**WHAT THE TASK ASKS:** Reproduce the records below word for word, omitting the pictures.
━━━━━━━━━━━━━━━━━━━━
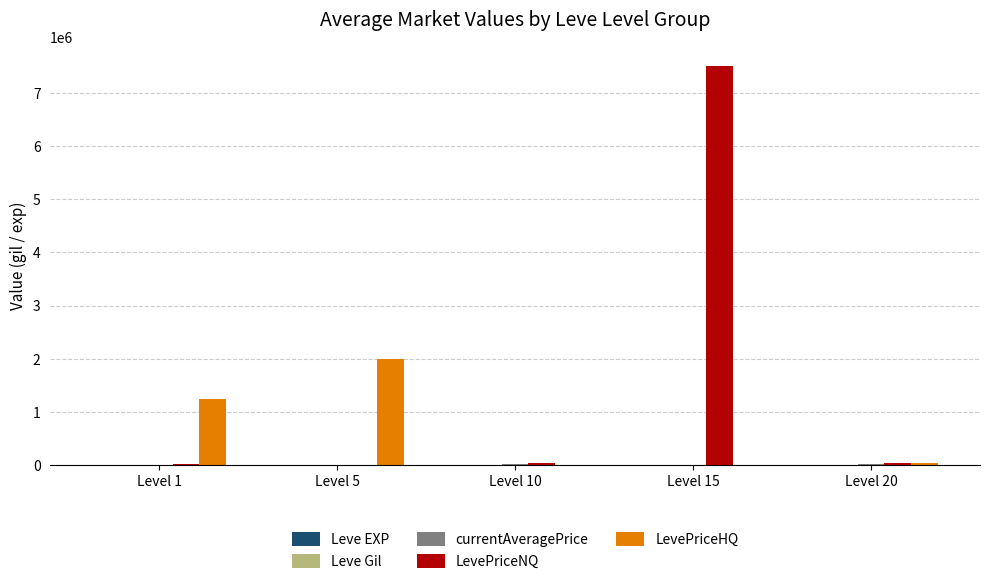

Where is LevePriceHQ nearest to the value 1000000?

Level 1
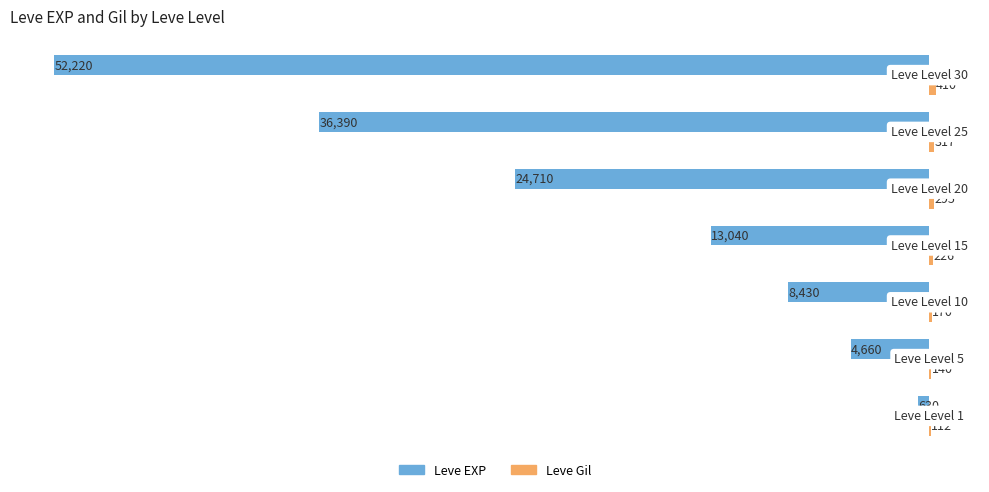

What is the greatest value displayed?

410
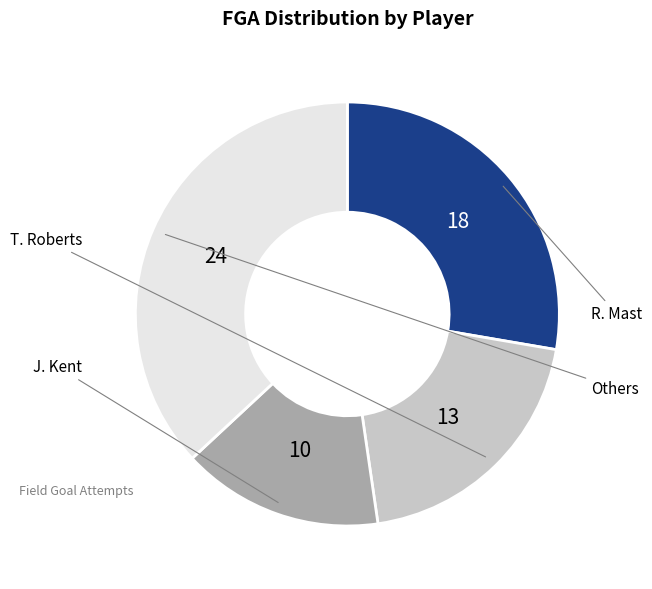

Count the number of slices in the pie.

4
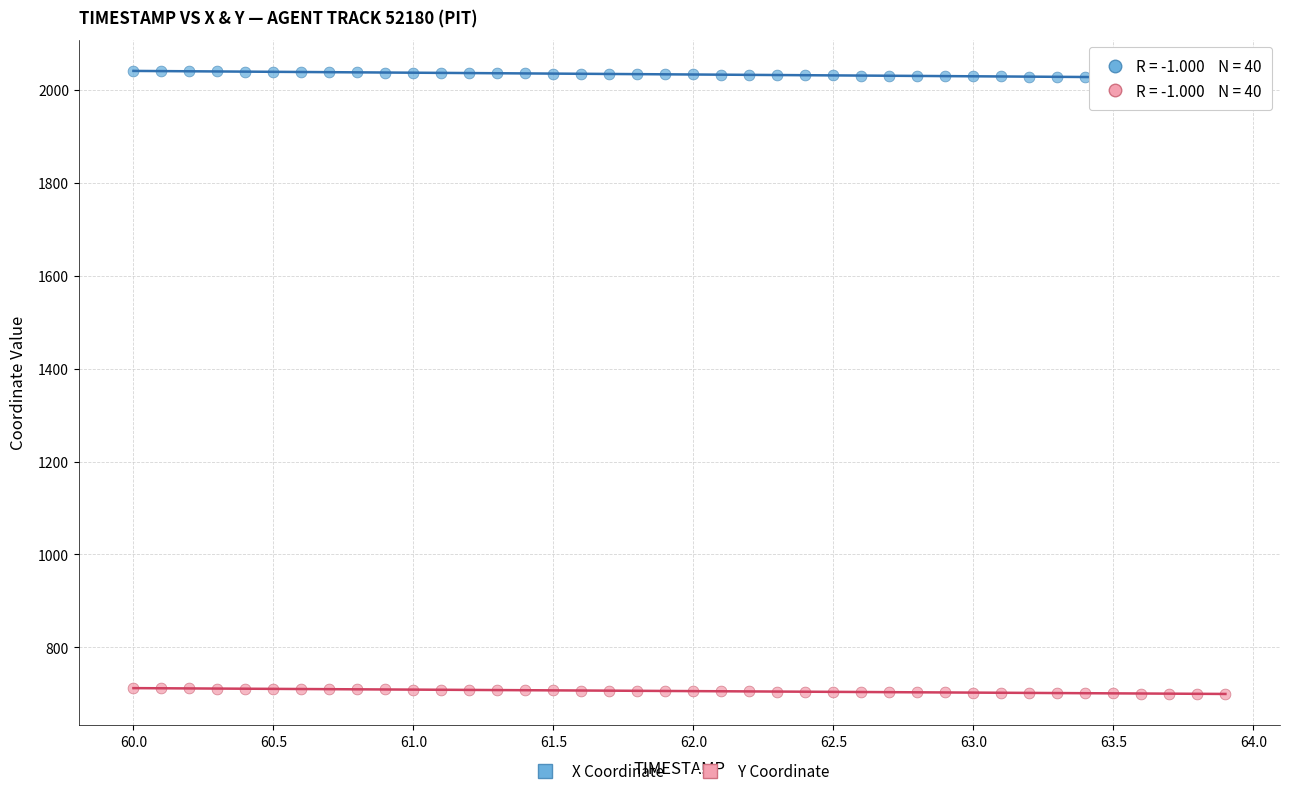

Across all data points, what is the range of X values (max minus min)?

3.9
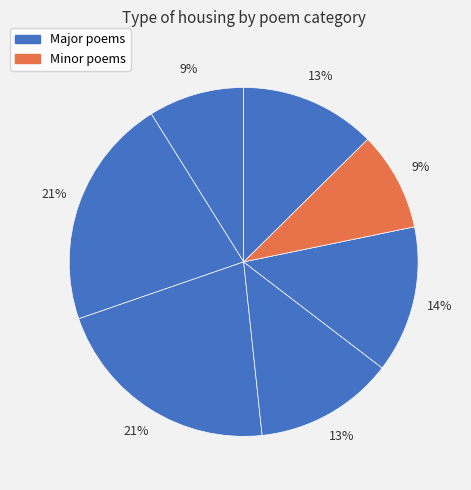

How many segments does this pie chart have?

7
━━━━━━━━━━━━━━━━━━━━
**FINISHED TASK:**
Where is LevePriceHQ nearest to the value 1000000?

Level 1

What is the greatest value displayed?

410

Count the number of slices in the pie.

4

Across all data points, what is the range of X values (max minus min)?

3.9

How many segments does this pie chart have?

7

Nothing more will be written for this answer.